| Provided material |

+-------+

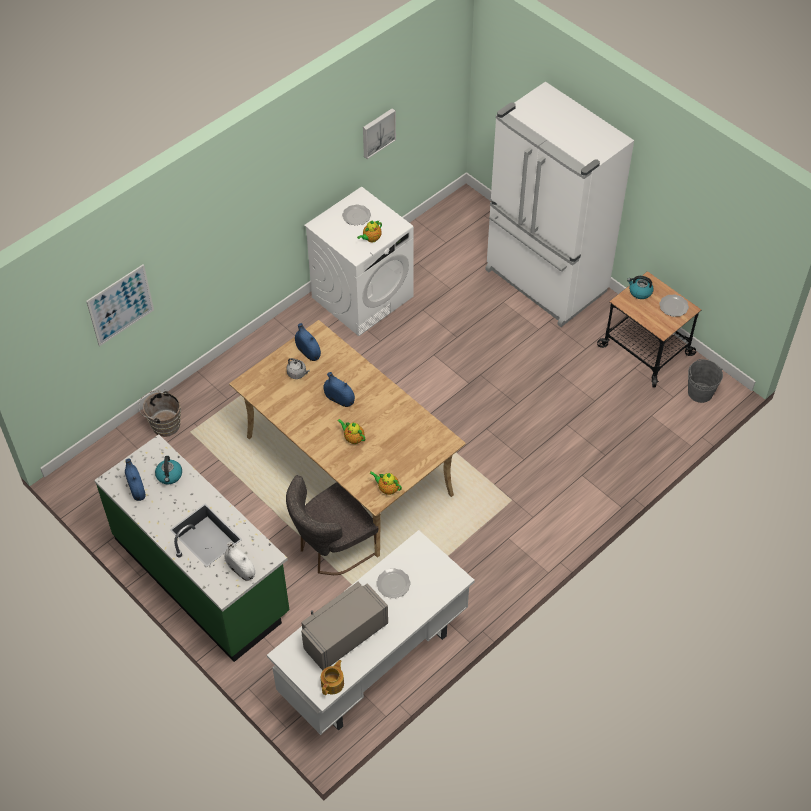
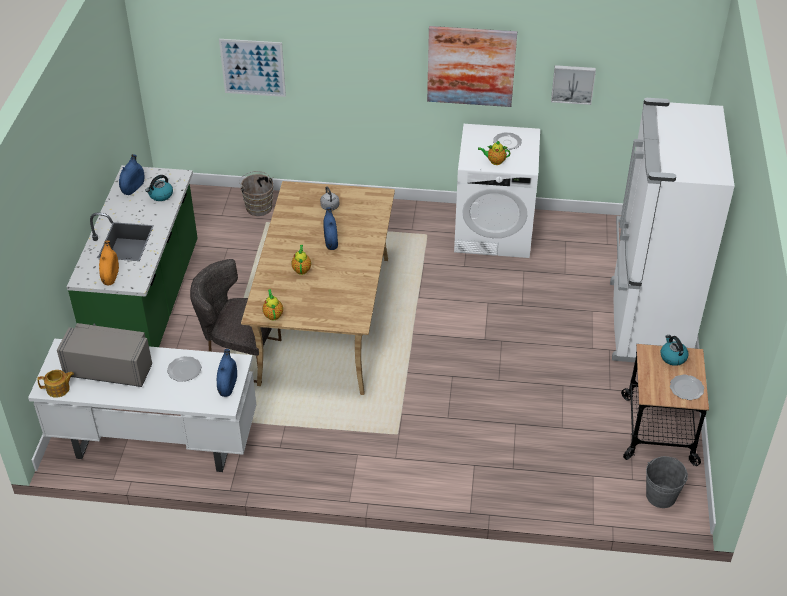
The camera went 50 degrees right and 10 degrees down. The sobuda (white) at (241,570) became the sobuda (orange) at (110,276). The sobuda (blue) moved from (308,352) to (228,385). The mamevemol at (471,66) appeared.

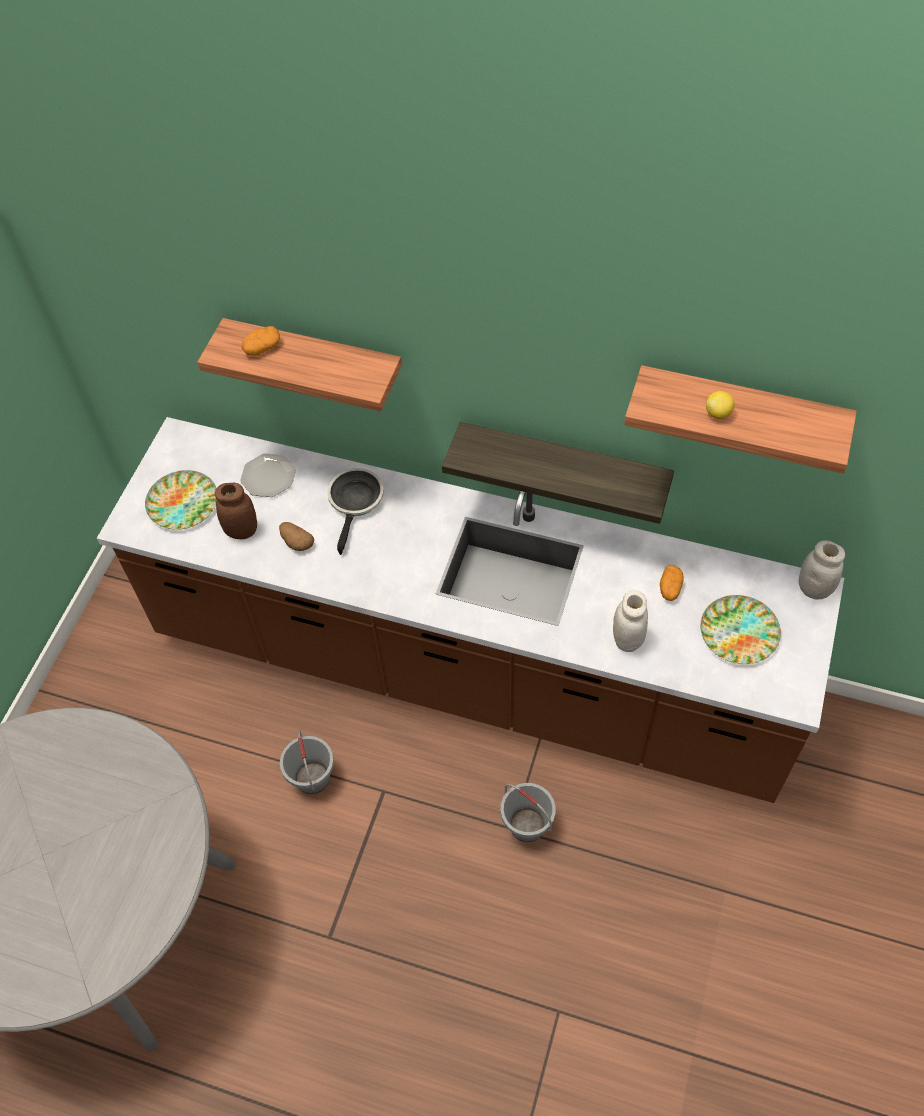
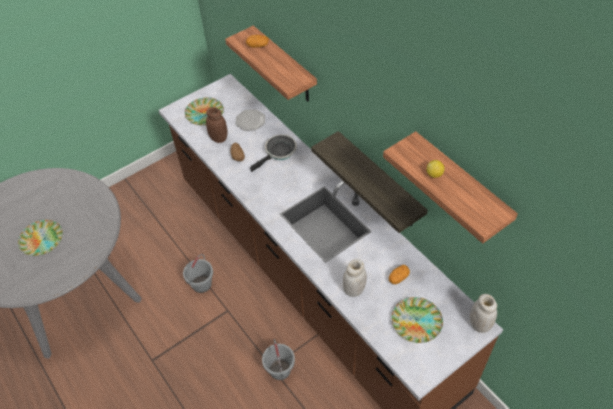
The camera went 35 degrees right and 5 degrees down. The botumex at (42,239) appeared.

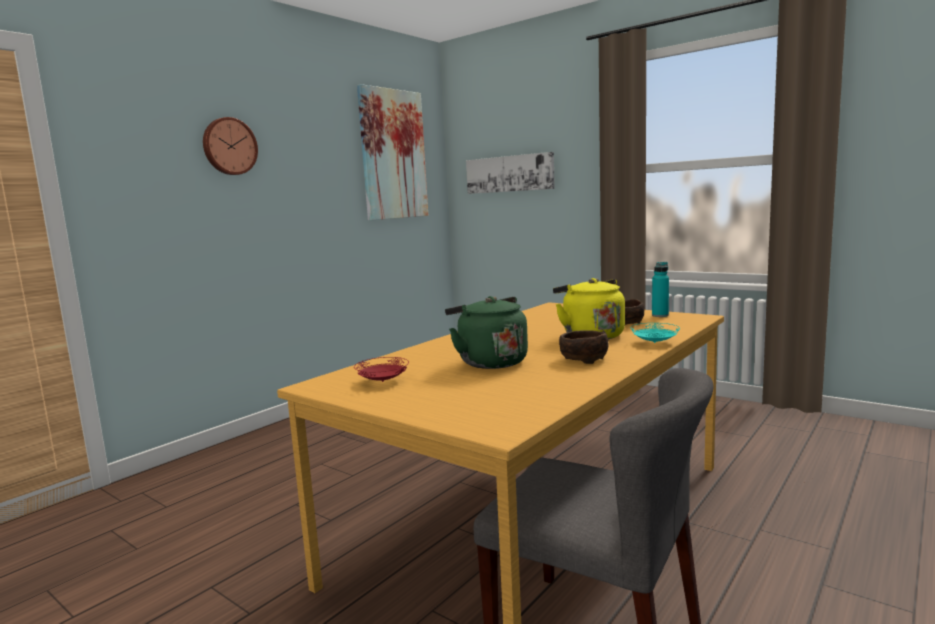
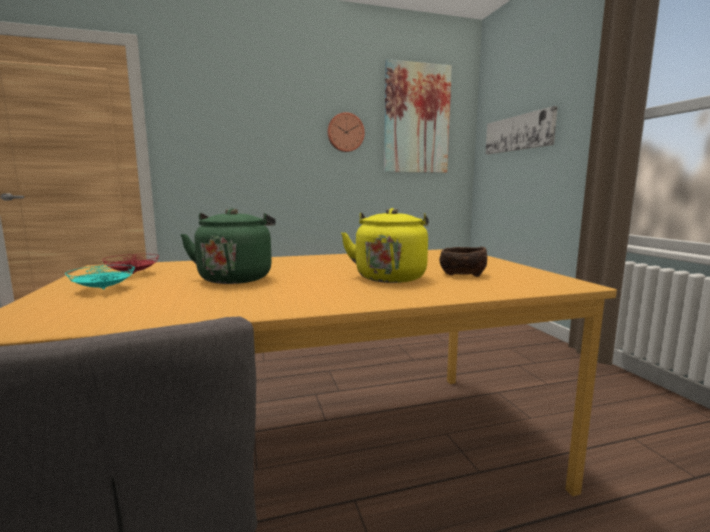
The camera went 35 degrees right and 0 degrees up. The botumex (turquoise) moved from (654,343) to (103,289). The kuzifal moved from (229,146) to (345,132). The zevogu (brown) at (582,359) disappeared. The damevoro (turquoise) at (660,315) disappeared.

+-------+

Print the material above verbatim except the pictures.

The camera went 50 degrees right and 10 degrees down. The sobuda (white) at (241,570) became the sobuda (orange) at (110,276). The sobuda (blue) moved from (308,352) to (228,385). The mamevemol at (471,66) appeared.

The camera went 35 degrees right and 5 degrees down. The botumex at (42,239) appeared.

The camera went 35 degrees right and 0 degrees up. The botumex (turquoise) moved from (654,343) to (103,289). The kuzifal moved from (229,146) to (345,132). The zevogu (brown) at (582,359) disappeared. The damevoro (turquoise) at (660,315) disappeared.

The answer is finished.